#### [How to complete this task]
Exact copy, no pictures: restate each entry below word for word.

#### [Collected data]
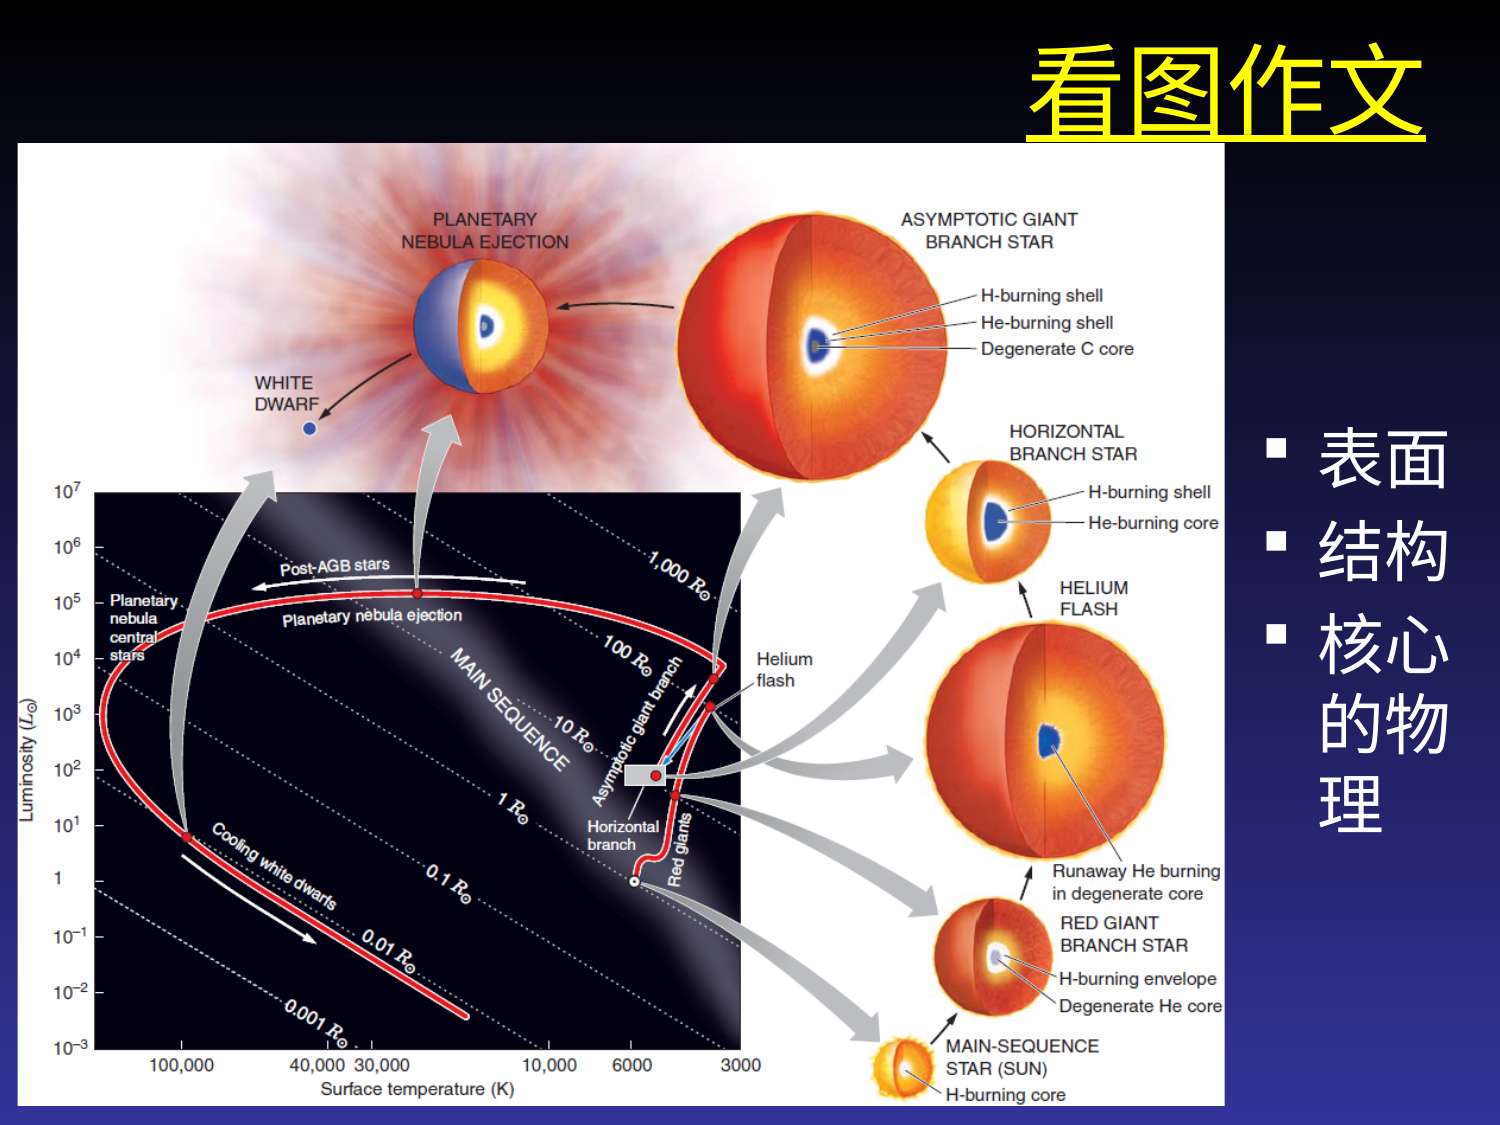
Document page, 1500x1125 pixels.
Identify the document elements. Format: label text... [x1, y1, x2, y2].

picture [17, 143, 1225, 1106]
list 表面 结构 核心的物理 [1246, 408, 1467, 882]
title 看图作文 [41, 31, 1442, 144]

#### [Solved problem]
Document page, 1500x1125 pixels.
Identify the document elements. Format: label text... [x1, y1, x2, y2].

picture [17, 143, 1225, 1106]
list 表面 结构 核心的物理 [1246, 408, 1467, 882]
title 看图作文 [41, 31, 1442, 144]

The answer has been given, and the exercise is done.